The European Commission has opened an in-depth investigation to determine whether German car manufacturers BMW, Daimler and Volkswagen colluded over the use of emissions-reducing technology in their vehicles.
EU anti-trust investigators said that a “circle of five” manufacturers – including Volkswagen premium brands Audi and Porsche – had held meetings where they may have colluded to limit the development and roll-out of certain emissions control systems, Reuters reported.
European Competition Commissioner, Margrethe Vestager, said: “If proven, this collusion may have denied consumers the opportunity to buy less polluting cars, despite the technology being available to the manufacturers.”
The Commission said the technologies involved were selective catalytic reduction systems and particulate filters that reduce particulate matter emissions from petrol cars.
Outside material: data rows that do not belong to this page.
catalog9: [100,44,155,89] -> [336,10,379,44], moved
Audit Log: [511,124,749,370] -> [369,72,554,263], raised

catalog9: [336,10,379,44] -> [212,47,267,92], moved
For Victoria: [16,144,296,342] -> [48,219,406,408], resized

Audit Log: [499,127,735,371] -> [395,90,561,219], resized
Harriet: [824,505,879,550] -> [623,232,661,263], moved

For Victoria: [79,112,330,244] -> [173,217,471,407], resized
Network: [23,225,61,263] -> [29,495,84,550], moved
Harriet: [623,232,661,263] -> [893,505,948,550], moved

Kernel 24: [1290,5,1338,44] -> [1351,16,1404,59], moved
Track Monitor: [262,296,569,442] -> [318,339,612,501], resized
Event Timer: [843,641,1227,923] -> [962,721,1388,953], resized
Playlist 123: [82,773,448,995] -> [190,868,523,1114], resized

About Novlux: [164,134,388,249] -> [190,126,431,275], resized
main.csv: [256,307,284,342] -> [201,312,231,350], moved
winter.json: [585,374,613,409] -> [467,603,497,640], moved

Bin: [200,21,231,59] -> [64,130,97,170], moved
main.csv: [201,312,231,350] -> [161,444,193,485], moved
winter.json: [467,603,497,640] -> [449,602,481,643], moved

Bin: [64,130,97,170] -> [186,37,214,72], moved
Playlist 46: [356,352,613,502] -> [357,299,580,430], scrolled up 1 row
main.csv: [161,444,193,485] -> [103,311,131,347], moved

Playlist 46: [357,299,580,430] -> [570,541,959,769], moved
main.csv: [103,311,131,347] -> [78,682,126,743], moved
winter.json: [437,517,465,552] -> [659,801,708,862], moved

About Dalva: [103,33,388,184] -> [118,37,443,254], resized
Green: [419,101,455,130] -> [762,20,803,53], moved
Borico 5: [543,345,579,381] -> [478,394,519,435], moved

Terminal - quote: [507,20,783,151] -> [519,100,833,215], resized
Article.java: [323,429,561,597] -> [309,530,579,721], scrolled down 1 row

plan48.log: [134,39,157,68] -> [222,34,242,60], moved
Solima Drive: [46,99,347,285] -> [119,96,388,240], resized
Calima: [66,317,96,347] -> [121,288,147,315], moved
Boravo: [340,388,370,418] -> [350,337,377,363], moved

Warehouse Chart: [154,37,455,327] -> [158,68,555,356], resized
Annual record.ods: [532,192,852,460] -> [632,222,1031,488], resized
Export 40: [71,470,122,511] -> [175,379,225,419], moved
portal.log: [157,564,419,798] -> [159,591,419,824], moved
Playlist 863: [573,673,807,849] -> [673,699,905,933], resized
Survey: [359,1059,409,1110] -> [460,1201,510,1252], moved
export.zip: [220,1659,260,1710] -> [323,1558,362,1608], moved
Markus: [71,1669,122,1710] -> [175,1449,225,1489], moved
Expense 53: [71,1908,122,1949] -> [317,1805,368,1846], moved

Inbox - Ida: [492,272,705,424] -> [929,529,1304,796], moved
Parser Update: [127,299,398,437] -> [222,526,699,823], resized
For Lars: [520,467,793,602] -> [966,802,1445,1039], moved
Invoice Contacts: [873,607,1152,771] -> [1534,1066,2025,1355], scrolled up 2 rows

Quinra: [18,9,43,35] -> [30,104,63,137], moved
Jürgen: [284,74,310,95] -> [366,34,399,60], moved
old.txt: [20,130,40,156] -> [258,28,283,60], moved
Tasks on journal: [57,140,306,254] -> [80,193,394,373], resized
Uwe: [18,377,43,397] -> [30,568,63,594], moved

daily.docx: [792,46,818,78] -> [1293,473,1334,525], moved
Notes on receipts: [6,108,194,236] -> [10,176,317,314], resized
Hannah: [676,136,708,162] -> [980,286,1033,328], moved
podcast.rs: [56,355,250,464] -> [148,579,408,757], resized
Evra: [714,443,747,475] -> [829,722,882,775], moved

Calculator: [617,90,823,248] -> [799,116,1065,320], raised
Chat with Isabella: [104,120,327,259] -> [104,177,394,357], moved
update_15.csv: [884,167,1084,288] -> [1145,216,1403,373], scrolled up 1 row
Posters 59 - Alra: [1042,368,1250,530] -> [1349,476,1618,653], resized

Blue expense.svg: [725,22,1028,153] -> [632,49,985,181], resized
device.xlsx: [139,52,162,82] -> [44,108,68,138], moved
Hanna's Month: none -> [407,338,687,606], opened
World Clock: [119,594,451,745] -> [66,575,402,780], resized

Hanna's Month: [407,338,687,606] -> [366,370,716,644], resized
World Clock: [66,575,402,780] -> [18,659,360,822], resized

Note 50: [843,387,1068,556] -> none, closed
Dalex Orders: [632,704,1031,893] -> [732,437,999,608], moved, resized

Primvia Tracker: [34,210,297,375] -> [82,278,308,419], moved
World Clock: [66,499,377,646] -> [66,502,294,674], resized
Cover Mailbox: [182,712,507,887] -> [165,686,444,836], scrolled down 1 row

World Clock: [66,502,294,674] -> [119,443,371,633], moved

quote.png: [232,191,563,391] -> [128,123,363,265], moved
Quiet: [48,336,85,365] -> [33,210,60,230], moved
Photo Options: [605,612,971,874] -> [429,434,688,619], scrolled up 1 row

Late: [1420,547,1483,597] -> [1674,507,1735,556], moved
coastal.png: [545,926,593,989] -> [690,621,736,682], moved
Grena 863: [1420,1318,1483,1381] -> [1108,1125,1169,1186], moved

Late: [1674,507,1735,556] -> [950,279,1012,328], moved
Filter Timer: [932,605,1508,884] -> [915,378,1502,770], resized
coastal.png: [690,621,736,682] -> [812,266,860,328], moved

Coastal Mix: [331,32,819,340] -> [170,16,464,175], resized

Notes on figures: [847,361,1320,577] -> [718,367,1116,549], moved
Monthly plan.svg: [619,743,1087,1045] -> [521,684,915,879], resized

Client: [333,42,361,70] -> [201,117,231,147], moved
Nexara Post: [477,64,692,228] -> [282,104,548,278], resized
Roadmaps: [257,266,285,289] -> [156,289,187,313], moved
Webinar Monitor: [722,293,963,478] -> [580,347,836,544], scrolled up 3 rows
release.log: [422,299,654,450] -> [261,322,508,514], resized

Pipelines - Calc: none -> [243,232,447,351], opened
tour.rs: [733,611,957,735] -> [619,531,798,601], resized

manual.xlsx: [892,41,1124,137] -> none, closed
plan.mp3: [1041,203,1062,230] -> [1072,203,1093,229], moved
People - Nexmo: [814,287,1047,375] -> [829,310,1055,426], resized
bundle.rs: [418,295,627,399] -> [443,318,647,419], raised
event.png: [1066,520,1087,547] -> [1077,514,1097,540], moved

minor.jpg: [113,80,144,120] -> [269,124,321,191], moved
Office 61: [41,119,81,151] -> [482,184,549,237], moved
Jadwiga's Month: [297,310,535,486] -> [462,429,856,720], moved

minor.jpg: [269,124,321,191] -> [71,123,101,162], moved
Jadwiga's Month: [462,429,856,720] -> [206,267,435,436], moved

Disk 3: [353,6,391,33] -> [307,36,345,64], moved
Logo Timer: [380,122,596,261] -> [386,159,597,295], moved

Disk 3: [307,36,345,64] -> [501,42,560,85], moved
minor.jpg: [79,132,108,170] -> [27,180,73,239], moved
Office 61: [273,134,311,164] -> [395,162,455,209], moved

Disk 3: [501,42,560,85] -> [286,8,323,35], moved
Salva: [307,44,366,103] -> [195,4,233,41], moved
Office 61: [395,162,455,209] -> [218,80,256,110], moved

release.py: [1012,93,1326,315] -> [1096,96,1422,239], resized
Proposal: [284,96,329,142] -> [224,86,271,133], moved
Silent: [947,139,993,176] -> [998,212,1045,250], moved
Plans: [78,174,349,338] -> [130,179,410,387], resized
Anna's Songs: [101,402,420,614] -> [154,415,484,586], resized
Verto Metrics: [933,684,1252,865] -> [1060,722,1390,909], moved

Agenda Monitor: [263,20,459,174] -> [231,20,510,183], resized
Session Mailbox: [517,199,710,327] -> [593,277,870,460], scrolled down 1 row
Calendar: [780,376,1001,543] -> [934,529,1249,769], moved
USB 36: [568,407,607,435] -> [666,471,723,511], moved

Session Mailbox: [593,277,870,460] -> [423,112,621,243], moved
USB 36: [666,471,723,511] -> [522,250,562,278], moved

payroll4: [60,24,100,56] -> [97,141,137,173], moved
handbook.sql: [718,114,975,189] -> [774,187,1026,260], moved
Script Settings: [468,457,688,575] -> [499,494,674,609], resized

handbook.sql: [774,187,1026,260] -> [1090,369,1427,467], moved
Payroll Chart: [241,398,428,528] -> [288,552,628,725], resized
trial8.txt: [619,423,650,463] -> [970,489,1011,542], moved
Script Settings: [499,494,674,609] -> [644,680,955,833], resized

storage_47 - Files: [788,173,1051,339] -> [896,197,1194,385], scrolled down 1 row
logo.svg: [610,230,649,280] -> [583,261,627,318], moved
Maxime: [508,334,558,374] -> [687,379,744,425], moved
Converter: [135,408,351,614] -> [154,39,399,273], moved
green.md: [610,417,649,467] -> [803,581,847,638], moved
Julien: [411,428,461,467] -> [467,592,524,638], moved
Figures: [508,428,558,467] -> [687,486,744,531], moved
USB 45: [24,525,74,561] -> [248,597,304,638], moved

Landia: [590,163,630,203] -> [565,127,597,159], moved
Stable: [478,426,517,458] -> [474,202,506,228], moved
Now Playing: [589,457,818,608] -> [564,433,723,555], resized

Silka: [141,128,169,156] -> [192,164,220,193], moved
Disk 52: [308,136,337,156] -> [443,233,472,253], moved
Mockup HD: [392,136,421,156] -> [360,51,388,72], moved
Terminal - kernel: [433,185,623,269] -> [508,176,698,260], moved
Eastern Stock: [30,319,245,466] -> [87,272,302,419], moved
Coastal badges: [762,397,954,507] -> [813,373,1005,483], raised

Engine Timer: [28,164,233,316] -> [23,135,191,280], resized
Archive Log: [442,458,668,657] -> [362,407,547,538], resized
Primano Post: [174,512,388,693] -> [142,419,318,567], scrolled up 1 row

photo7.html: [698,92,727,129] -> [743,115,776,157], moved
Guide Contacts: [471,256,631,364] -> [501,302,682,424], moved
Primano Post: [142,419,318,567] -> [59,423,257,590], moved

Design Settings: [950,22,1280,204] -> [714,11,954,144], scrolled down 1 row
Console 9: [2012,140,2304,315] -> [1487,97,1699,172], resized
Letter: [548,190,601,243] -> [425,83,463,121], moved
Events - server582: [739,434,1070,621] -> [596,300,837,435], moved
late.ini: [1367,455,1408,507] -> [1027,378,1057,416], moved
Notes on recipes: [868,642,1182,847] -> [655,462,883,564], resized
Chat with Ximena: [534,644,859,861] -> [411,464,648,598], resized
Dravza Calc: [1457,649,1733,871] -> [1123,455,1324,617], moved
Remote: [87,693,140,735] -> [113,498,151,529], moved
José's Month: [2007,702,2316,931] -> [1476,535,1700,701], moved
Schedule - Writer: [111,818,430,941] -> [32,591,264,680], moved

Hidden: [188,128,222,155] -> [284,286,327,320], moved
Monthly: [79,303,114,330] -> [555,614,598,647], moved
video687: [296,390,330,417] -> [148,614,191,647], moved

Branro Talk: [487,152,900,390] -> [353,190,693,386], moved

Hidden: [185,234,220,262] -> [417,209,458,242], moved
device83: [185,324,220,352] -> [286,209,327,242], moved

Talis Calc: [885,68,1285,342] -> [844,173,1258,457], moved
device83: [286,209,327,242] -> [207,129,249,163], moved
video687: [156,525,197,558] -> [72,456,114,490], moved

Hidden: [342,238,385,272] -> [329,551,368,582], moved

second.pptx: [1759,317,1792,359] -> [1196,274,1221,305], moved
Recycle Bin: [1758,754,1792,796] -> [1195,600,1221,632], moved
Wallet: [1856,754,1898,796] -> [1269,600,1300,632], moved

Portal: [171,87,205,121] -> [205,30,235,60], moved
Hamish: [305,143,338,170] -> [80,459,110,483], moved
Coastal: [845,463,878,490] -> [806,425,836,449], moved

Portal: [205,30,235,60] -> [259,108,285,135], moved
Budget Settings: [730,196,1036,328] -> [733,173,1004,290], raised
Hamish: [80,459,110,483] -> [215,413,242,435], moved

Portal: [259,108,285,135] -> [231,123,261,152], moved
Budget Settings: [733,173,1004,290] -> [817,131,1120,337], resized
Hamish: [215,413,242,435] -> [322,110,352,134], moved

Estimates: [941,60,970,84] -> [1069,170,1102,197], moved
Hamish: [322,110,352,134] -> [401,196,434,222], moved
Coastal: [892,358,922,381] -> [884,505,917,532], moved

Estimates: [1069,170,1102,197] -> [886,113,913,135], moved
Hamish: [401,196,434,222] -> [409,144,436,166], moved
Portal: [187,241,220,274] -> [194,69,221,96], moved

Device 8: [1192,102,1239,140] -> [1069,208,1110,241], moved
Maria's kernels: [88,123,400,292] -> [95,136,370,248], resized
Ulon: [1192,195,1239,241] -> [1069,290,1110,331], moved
Reuters reported that the Commission had revealed that the carmakers had also discussed other technical issues, such as common requirements for car parts and testing procedures, but it did not have sufficient indications that these meetings were anti-competitive.
The EU authority said that there were no signs that the companies had illegally coordinated with each other in the use of so-called defeat devices to cheat regulatory testing, however.
A report in the Financial Times on the alleged collusion said that cartel cases often take years to complete and can result in fines of up to 10% of a business’s global revenues on affected products.
Fines are based on the product revenue and adjusted to reflect the duration and gravity of the offence, it said, with reductions for co-operation.